Moreover, it can be a motivator for certain people. After mock phishing attacks employees think "If I'm vulnerable to this, what else am I vulnerable to," and that's a win for the security team. Mock attacks can also help break down walls. They can help create a valuable communications channel between users and security and IT staff. It helps people understand that they can report phishing and other potentially malicious attacks to their IT department, even if it turns out to be a false alarm.
Creating the best of both worlds
As we've seen, mock attacks can complete part of the security education picture. As part of a comprehensive security education strategy, they become a valuable way to test and measure progress. Employees who are aware of the company's plan to sporadically conduct simulated events are often more careful overall, adopting a "If you see something, say something" thought process.
However, the overarching goal of any security education program needs to focus on changing the user's behavior, making him or her less likely to fall for any scheme that will put the company—and its sensitive data—at risk. Mock attacks are a part of this training, but to reach a point where there is a real and lasting behavioral change, a program needs to take into account the entire security picture. This includes:
Understanding different kinds of attacks
It's natural to focus on how to keep computers free from malware and data safe from phishers, but security training should also include physical security (how front desk staff and other employees should react when an unscheduled "service person" arrives at their door) and phone training (what to do when a caller asks for information that shouldn't be divulged). These lessons are difficult to teach via a simulated event, but the right training can teach employees to ask questions such as "Can I see your ID?" "Do you have paperwork?" or "Who at my company requested this?"

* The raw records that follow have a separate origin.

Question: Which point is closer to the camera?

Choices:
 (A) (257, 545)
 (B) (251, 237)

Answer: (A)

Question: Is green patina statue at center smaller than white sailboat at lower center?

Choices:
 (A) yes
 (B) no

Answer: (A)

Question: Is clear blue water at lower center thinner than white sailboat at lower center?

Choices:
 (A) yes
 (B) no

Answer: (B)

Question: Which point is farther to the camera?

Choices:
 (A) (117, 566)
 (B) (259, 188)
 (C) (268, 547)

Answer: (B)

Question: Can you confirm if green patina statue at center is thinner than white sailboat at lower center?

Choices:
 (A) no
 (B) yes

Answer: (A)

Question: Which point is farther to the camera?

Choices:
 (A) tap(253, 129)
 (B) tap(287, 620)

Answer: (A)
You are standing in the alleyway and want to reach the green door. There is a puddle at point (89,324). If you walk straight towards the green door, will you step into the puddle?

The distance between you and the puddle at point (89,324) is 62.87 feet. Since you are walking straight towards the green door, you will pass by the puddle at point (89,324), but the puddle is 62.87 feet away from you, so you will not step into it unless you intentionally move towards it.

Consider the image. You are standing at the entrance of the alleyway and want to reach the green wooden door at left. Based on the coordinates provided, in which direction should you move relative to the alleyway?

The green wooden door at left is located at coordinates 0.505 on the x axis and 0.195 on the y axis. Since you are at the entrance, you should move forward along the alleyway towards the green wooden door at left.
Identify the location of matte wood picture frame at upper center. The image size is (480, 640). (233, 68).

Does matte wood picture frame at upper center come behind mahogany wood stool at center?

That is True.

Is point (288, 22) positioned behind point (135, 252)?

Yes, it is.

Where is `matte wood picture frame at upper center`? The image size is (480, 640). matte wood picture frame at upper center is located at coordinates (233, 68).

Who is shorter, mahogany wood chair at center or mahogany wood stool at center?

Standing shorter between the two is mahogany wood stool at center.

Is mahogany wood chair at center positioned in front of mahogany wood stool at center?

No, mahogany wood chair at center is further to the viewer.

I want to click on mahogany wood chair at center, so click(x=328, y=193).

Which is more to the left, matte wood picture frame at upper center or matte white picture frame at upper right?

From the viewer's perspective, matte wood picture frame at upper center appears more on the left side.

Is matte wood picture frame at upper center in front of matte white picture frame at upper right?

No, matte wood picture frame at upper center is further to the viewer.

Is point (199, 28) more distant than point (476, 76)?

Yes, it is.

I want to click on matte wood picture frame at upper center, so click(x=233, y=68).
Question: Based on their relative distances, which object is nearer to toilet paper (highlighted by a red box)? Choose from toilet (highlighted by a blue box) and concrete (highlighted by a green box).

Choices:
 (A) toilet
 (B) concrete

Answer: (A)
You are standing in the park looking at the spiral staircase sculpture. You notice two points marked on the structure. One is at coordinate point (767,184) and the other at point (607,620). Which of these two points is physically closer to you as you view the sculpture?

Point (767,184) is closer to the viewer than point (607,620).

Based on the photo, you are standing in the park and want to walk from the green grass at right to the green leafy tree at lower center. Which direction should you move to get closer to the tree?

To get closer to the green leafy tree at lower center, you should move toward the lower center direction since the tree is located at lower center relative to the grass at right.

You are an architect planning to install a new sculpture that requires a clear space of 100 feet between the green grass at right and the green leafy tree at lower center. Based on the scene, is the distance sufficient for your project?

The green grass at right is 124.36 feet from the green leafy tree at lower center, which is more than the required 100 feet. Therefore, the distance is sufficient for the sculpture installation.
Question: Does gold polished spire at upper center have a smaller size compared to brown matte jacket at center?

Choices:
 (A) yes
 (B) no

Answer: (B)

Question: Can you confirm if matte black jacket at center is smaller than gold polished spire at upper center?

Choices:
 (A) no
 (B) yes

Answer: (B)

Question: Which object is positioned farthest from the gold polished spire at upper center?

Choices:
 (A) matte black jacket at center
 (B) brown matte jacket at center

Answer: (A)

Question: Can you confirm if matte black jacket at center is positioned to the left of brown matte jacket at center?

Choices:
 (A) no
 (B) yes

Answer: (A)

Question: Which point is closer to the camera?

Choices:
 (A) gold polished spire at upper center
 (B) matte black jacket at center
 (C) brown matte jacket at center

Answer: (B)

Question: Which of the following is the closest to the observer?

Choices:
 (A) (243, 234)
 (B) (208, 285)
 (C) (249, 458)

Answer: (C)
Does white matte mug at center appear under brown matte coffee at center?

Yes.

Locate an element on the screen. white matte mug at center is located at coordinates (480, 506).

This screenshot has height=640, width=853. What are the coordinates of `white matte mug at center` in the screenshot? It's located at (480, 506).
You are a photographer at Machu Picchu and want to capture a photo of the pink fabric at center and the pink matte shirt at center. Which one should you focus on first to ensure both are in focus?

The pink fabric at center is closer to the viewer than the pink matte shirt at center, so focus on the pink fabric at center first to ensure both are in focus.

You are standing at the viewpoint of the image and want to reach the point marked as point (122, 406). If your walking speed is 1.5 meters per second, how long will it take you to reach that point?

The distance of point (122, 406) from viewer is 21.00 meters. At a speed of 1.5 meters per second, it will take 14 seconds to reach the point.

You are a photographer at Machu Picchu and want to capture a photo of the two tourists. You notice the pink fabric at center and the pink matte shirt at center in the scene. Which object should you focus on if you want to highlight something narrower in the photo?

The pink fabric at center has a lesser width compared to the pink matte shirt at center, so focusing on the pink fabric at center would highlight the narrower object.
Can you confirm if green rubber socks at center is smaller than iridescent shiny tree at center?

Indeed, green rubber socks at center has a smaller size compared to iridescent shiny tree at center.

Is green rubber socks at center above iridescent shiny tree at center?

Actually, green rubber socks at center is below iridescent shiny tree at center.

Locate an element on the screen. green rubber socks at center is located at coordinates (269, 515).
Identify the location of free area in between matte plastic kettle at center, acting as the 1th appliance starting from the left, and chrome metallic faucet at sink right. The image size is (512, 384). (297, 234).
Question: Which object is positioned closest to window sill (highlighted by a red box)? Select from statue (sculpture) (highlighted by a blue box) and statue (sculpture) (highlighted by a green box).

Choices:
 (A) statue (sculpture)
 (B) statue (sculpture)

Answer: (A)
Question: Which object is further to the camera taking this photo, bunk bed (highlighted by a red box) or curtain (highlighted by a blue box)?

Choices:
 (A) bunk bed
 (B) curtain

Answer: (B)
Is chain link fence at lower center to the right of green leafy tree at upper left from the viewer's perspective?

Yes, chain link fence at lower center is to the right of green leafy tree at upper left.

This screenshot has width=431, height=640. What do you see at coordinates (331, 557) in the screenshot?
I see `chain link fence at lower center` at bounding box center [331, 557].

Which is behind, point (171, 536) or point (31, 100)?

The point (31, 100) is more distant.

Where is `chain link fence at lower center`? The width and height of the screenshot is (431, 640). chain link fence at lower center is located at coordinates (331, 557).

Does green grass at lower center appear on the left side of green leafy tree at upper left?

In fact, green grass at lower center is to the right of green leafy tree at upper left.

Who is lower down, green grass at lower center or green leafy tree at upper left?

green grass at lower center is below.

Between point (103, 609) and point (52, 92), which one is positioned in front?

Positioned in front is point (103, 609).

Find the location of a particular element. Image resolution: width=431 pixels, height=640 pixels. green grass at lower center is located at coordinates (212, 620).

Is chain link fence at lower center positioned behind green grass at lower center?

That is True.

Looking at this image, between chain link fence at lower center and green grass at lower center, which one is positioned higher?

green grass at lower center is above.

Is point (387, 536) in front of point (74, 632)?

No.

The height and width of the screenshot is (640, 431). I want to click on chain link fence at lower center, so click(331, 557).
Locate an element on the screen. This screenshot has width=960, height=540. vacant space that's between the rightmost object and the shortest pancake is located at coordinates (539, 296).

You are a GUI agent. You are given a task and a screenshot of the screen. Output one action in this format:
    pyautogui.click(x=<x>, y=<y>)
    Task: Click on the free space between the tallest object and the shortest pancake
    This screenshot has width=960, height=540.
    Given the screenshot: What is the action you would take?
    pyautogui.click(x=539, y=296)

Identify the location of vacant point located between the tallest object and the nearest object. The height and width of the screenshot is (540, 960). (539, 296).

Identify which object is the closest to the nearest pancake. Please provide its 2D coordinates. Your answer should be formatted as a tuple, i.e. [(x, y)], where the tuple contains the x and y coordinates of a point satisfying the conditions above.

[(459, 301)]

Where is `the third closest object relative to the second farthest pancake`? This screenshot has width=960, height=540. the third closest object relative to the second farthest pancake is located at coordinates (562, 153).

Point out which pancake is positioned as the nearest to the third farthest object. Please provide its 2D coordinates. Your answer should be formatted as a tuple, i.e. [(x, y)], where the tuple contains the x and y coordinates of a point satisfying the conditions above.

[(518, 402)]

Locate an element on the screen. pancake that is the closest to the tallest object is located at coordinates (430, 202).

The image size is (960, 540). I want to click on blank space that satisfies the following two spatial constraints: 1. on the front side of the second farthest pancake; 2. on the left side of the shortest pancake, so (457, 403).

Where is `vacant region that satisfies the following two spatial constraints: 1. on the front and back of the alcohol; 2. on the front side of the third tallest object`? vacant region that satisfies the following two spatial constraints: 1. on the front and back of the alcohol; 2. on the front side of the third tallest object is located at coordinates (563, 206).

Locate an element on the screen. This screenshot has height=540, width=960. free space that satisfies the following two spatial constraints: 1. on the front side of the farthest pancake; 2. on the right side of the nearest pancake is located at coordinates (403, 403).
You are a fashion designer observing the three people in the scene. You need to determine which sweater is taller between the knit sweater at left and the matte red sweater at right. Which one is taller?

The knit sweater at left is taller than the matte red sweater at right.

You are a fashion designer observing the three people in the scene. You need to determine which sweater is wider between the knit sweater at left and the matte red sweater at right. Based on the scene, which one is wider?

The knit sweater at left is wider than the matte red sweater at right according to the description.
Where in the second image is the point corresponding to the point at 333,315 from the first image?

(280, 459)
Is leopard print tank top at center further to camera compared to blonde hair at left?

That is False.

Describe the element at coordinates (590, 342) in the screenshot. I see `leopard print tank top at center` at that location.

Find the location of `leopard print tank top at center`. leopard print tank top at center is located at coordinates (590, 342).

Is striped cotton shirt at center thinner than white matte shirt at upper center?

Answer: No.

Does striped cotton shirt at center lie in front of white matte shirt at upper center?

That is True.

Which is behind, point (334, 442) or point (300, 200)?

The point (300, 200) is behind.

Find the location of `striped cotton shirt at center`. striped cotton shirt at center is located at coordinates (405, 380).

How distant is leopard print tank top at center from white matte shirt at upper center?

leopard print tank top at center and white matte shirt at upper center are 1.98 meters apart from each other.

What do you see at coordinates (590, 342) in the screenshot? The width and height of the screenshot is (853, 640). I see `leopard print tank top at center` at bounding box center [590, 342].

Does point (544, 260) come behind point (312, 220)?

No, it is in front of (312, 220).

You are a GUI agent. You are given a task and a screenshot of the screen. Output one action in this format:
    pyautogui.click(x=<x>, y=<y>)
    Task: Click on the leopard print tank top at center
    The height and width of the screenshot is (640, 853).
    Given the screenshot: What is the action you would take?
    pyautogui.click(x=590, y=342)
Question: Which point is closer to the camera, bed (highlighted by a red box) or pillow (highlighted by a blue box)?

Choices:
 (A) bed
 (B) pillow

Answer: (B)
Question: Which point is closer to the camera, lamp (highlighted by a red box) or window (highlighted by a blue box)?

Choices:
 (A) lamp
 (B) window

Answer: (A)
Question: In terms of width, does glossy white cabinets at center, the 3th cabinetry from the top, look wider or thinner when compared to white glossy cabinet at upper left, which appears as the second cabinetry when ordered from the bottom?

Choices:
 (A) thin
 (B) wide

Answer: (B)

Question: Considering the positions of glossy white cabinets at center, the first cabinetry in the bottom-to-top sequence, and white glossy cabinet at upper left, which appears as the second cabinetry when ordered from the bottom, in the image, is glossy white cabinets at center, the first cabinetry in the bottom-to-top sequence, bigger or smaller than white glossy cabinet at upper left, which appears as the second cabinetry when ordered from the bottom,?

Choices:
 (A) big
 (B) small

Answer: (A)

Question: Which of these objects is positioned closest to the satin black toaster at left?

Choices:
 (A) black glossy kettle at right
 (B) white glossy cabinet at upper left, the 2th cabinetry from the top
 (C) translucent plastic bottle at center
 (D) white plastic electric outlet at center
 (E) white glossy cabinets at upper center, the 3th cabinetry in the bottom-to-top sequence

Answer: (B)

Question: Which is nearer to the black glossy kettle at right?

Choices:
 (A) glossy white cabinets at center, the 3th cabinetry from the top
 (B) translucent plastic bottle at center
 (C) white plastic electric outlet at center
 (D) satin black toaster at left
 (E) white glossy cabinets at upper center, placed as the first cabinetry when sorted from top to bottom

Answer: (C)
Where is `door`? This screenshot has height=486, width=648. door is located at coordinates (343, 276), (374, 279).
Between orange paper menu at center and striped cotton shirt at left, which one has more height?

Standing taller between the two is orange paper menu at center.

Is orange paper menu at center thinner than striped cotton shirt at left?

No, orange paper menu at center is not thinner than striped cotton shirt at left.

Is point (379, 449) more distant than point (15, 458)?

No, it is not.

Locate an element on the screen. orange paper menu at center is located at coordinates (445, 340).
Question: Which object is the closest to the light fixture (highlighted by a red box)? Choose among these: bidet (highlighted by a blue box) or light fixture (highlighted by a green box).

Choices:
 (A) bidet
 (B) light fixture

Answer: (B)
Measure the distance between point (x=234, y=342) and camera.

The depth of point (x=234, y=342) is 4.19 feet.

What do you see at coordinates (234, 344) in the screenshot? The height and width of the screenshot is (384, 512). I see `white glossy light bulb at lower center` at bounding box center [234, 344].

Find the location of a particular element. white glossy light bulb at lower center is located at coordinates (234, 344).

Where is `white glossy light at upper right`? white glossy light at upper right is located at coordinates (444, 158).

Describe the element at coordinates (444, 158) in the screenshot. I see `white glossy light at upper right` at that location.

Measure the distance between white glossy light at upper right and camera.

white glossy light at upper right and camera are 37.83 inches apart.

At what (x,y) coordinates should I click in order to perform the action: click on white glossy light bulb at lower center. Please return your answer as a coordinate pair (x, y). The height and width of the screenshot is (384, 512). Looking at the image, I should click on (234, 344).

Protecting different devices
Mobile phones have rapidly become a potential treasure trove of personal data for the cyber criminal. They also represent an easy way to get to end users through social engineering techniques such as fake antivirus, which trick users into paying to get rid of non-existent malware. Android is the OS most under attack; according to a report from security vendor Sophos, since it first detected Android malware in August 2010, it has recorded more than 300 malware families and more than 650,000 individual pieces of Android malware.
Determining if a URL is legitimate or fraudulent
Teaching employees how URLs work is the first step in preventing them from clicking on fraudulent ones even when they are browsing the Internet. In the lower left of most browsers, users can preview and verify where the link is going to take them. Making employees more aware of how to spot fraudulent URLs could help change their actions when they come across those that seem suspicious.
Creating strong passwords
Many users think easy-to-remember passwords such as 123456 are "good enough," not realizing that weak passwords make them a company's vulnerable link. Training users how to properly create and store strong passwords, and putting measures in place that tell individuals the password they've created is "weak" can help change behavior.
Overall, if a company is going to arm its end users to help keep its data secure, it has to do more than occasional mock attacks. Simulated attacks work best when done as part of an overall security education plan, whose benefits are well articulated and understood, and with the end result being a positive change in employee behavior. In this environment, they can be very valuable to a company, providing data that helps elucidate on the true vulnerability of a company and its employees.